A lot of recipes in this book sounded really good, including the meatloaf, but nooooooo, I just had to make this recipe for Middle Age Spread because, well, the name says it all and just cracked me up.  This should have been an easy-peasy recipe had it not been for the Cuisinart turning all evil on me.  Because "spread," the operative word in that recipe moniker, was not what happened when I switched on my Cuisinart.  Oh no—we're talking Middle Age "Dip."  Any resemblance of shrimp, an ingredient that should have stayed chucky, was gone.  And I tell you what, [working with] cream cheese is turning out to be like dealing with a little kid:  you turn your back on it for two seconds and all hell breaks loose, namely, the "liquidation" of my recipe.

And then there's the nutmeg issue and we need to discuss this because the more I look at this recipe, the more I am convinced that "Peg" meant to say something like add a teaspoon of "Old Bay Seasoning" or "Cajun seasonings" or something with a bit more zip.  Because nutmeg?  It does not go with shrimp.  In fact, the thought of the two together right now does not please me at all.  But I do have to give it credit for making me realize, all these years later, that nutmeg is not a good spice match for me.  I don't like the taste of it, much in the same way as I don't like Marjoram nor do I care for Tarragon.  So there – I have now hit the "spices I hate" trifecta.
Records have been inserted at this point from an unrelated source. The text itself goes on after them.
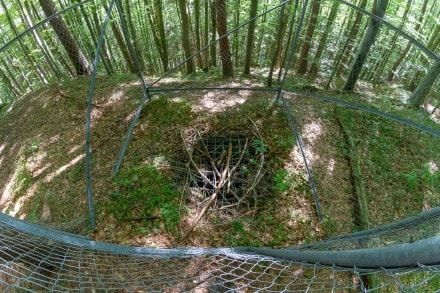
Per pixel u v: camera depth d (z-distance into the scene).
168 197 4.14
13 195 4.73
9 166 5.20
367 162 4.66
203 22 7.74
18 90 9.41
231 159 4.64
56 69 7.56
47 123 5.62
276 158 4.58
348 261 1.51
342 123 5.20
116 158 4.72
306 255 2.00
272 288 3.16
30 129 5.66
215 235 3.83
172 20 7.77
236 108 5.38
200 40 7.51
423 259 1.09
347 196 4.22
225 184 4.36
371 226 3.95
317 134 4.98
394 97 6.53
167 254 2.91
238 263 3.39
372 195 4.29
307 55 6.79
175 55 8.40
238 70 7.12
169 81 6.41
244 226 3.91
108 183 4.33
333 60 7.80
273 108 5.38
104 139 5.08
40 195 4.52
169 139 4.92
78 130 5.32
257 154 4.66
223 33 5.79
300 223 3.93
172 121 5.17
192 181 4.42
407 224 2.79
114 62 7.97
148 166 4.49
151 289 3.08
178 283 3.16
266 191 4.27
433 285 3.20
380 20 3.64
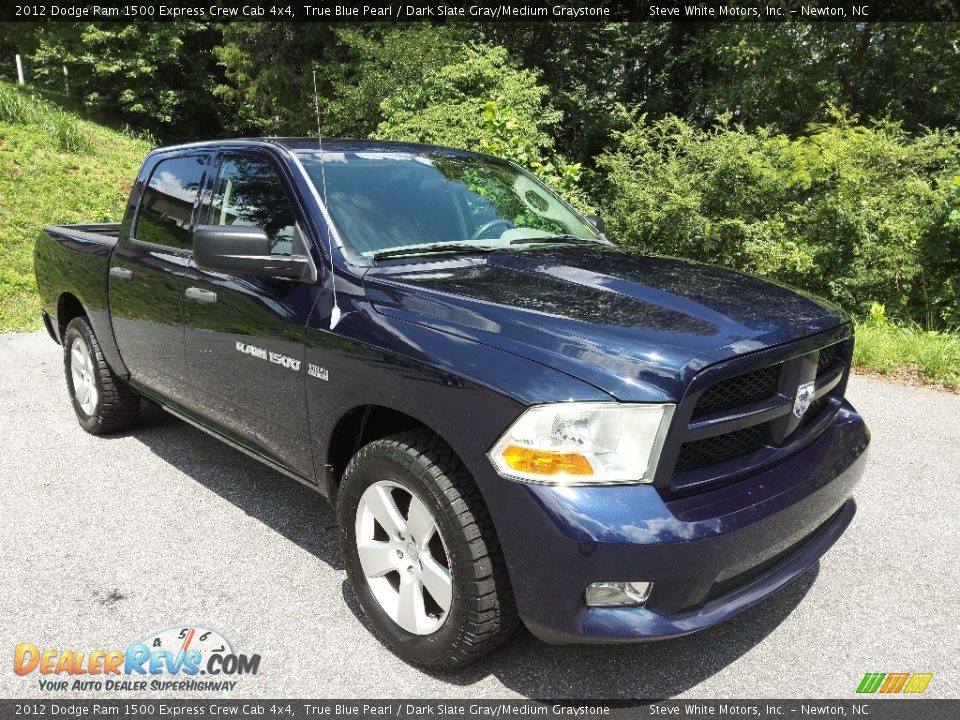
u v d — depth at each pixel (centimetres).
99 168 1297
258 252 270
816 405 270
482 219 337
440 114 1045
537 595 210
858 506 371
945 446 452
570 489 203
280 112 2177
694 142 927
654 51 1792
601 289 258
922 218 755
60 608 277
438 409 226
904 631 270
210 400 341
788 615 280
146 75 2248
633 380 204
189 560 312
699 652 258
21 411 499
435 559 241
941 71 1465
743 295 260
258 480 394
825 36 1413
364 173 321
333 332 263
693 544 202
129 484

So.  Were I do to this entire thing over again (not bloody likely), I would substitute that teaspoon of nutmeg for Old Bay or something more pleasing to my palate.  My husband liked this recipe but let me just put this out there:  he's a guy.  That's not to say that he doesn't have a discerning palate, he does, but in this case, we had to agree to disagree.  And this, of course, means all the more spread/dip for him, am I right?

Oh, and were I to make this again, you can bet your sweet bippy that I will not turn my back on my Cuisinart again.  Will not.

Middle Age Spread – Makes 2 ½ cups
½ pound cream cheese
3 cups cooked tiny shrimp (about 10 ounces)
½ cup sour cream
2 ½ tablespoons lemon juice
1 ½ teaspoons Worcestershire sauce
1 teaspoon ground nutmeg
Tabasco sauce, salt and pepper to taste

Toss the cream cheese, shrimp, sour cream, lemon juice, Worcestershire sauce, and nutmeg into a blender.  *Sure you can use a food processor if you got yourself one for your husband's birthday.  Run the machine until everything's mixed but you still have specks of solid shrimp.  Add as much Tabasco, salt and pepper as you like.

*Funny she should mention gifts we got ourselves for our husband's birthday:  this year, my husband and I were in NYC for his birthday and of course, no trip would be complete without a stop at my favorite cookbook store, Bonnie Slotnick's.  Andy joked then "So how many cookbooks did Ann buy for your birthday, Andy?"  He knows me well.